O Instituto da Habitação e da Reabilitação Urbana (IHRU) rejeitou as acusações de eleitoralismo feitas pelo secretário-geral do PS, José Luís Carneiro, sobre a alegada existência de casas prontas a habitar que continuam sem ser entregues às famílias.
Em comunicado, o instituto público pediu aos responsáveis políticos “maior rigor” e “maior responsabilidade” nas declarações sobre os investimentos habitacionais financiados pelo Plano de Recuperação e Resiliência (PRR).
A polémica envolve dez moradias, que correspondem a 19 alojamentos, localizadas em Azinheira dos Barros, no concelho de Grândola. José Luís Carneiro deslocou-se ao local depois de afirmar que o Governo estaria a guardar a entrega das habitações para um novo ciclo eleitoral.
Segundo o líder socialista, as casas terão ficado concluídas há cerca de dois anos, depois de terem sido financiadas por uma decisão tomada durante um Governo do PS, mas continuam sem cumprir a respetiva função social.
Casas não foram construídas para habitação permanente
O IHRU garante, contudo, que as declarações do secretário-geral do PS contêm “imprecisões” e não correspondem à finalidade inicialmente aprovada para o projeto.
As moradias integraram uma candidatura apresentada pela Junta de Freguesia de Azinheira dos Barros e São Mamede do Sádão à Bolsa Nacional de Alojamento Urgente e Temporário.
Esta resposta destina-se a acolher temporariamente pessoas em situação de especial vulnerabilidade, incluindo vítimas de violência doméstica, pessoas sem-abrigo, vítimas de exploração laboral ou famílias afetadas por catástrofes e acontecimentos imprevisíveis.
A entrada em funcionamento dos alojamentos depende ainda da certificação do Instituto da Segurança Social e da existência de uma entidade gestora habilitada, como uma instituição particular de solidariedade social.

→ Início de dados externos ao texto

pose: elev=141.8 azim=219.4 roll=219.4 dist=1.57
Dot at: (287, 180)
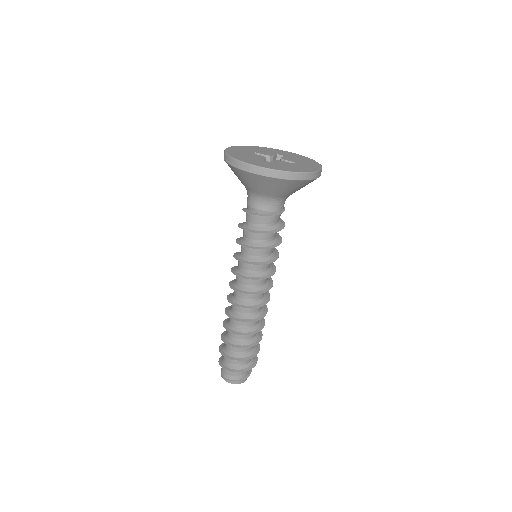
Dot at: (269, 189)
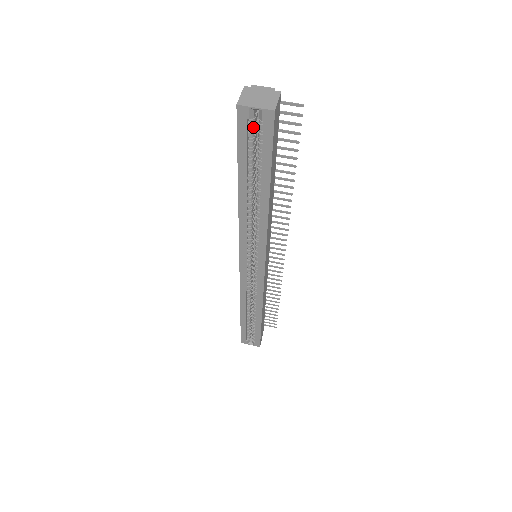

O IHRU revelou também que recebeu, em maio, uma nova candidatura para dez fogos ao abrigo do Programa de Apoio ao Acesso à Habitação. A aprovação depende, porém, da desistência do financiamento anteriormente atribuído para alojamento temporário.
O instituto afirma já ter pago cerca de 91% do financiamento previsto. A secretária de Estado da Ação Social e da Inclusão, Clara Marques Mendes, também rejeitou responsabilidades do atual Governo e criticou a divulgação pública da localização de casas que poderão acolher vítimas de violência doméstica.
Já o presidente da Câmara de Grândola, Luís Vital Alexandre, defendeu que as casas devem ser rapidamente colocadas ao serviço de quem necessita de habitação, acrescentando que a junta de freguesia ainda terá cerca de 280 mil euros a receber no âmbito do projeto.